The company launched as a consumer-facing ticket search engine, allowing users to compare events and ticket prices across multiple providers. It initially operated in the United Kingdom and later expanded to Ireland, Spain, and the Netherlands. Early backers included Ministry of Sound, and the founders were featured in Virgin's “Four Young Entrepreneurs to Watch” in 2016.

In July 2017, TickX introduced an event discovery chatbot on Facebook Messenger. In 2018, it launched Producer360, a toolkit providing analytics and customer journey insights for event organizers.

In 2019, Pearce and Coley were included in Forbes’ 30 Under 30 Europe list in the Retail and E-commerce category, recognizing TickX's impact on the ticketing and live entertainment industries. That year, the company reported serving over one million customers and raising approximately £4 million in funding.

Following initial interest from production companies and rising demand for tools to enhance direct sales performance, TickX began exploring a business-to-business (B2B) model. The global pandemic in 2020 accelerated this transition, leading the company to focus on developing software that helps experience organisers improve marketing and booking experiences, increasing direct revenue.

A 2025 article in Blooloop notes the company's strategic shift toward becoming a marketing and revenue technology provider for the experience economy. During this period, TickX introduced a suite of products, including Flows, a branded checkout interface; IQ, an actionable analytics and marketing toolkit; PostRev, for post-purchase upgrades and modifications; and Pricing Genius, a rules-based pricing automation system.

By 2025, TickX was serving clients across Europe and North America, including organizations in live entertainment, visitor attractions, and immersive experiences.

== Products ==
Flows – An embeddable, branded checkout interface for direct ticket purchases.

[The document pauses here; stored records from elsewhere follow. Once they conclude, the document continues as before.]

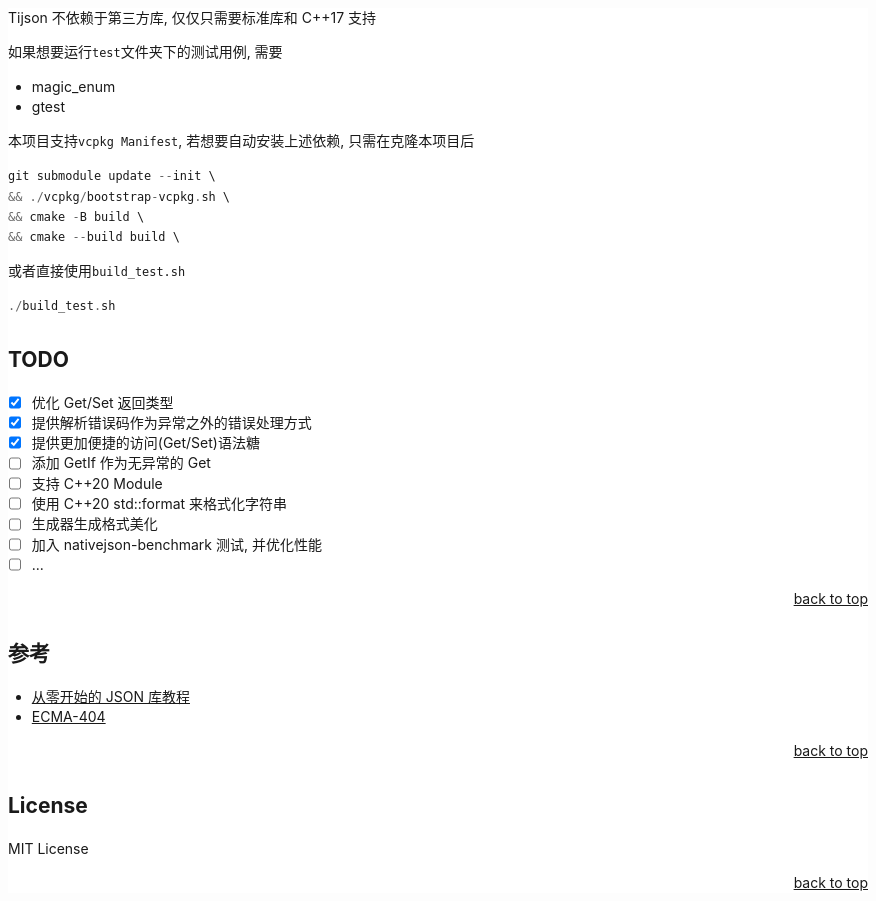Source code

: Tijson 不依赖于第三方库, 仅仅只需要标准库和 C++17 支持

如果想要运行`test`文件夹下的测试用例, 需要

- magic_enum
- gtest

本项目支持`vcpkg Manifest`, 若想要自动安装上述依赖, 只需在克隆本项目后

```Cpp
git submodule update --init \
&& ./vcpkg/bootstrap-vcpkg.sh \
&& cmake -B build \
&& cmake --build build \
```

或者直接使用`build_test.sh`

```Cpp
./build_test.sh
```

## TODO

- [x] 优化 Get/Set 返回类型
- [x] 提供解析错误码作为异常之外的错误处理方式
- [x] 提供更加便捷的访问(Get/Set)语法糖
- [ ] 添加 GetIf 作为无异常的 Get
- [ ] 支持 C++20 Module
- [ ] 使用 C++20 std::format 来格式化字符串
- [ ] 生成器生成格式美化
- [ ] 加入 nativejson-benchmark 测试, 并优化性能
- [ ] ...

<p align="right"><a href="#readme-top">back to top</a></p>

## 参考

- [从零开始的 JSON 库教程](https://github.com/miloyip/json-tutorial)
- [ECMA-404](https://www.ecma-international.org/publications-and-standards/standards/ecma-404/)

<p align="right"><a href="#readme-top">back to top</a></p>

## License

MIT License

<p align="right"><a href="#readme-top">back to top</a></p>




[contributors-shield]: https://img.shields.io/github/contributors/Meow-2/Tijson.svg?style=for-the-badge
[contributors-url]: https://github.com/Meow-2/Tijson/graphs/contributors
[forks-shield]: https://img.shields.io/github/forks/Meow-2/Tijson.svg?style=for-the-badge
[forks-url]: https://github.com/Meow-2/Tijson/network/members
[stars-shield]: https://img.shields.io/github/stars/Meow-2/Tijson.svg?style=for-the-badge
[stars-url]: https://github.com/Meow-2/Tijson/stargazers
[issues-shield]: https://img.shields.io/github/issues/Meow-2/Tijson.svg?style=for-the-badge
[issues-url]: https://github.com/Meow-2/Tijson/issues
[license-shield]: https://img.shields.io/github/license/Meow-2/Tijson.svg?style=for-the-badge
[license-url]: https://github.com/Meow-2/Tijson/blob/master/LICENSE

IQ – A full-funnel analytics and marketing toolkit that connects ticketing data to CRM and ad platforms. Features include real-time attribution, audience segmentation, cart abandonment, CAPI and server-side conversion tracking, and automated campaign triggers.

PostRev – A post-purchase feature that allows customers to upgrade or modify their orders after checkout.

Pricing Genius – A rules-based pricing automation tool that adjusts ticket prices in real time based on demand and other configurable criteria.

== Founders ==
Steve Pearce, co-founder and chief executive officer, studied at the University of Manchester prior to founding TickX.

Sam Coley, co-founder and Chief Technology and Product Officer, has a background in software development and leads product engineering at the company.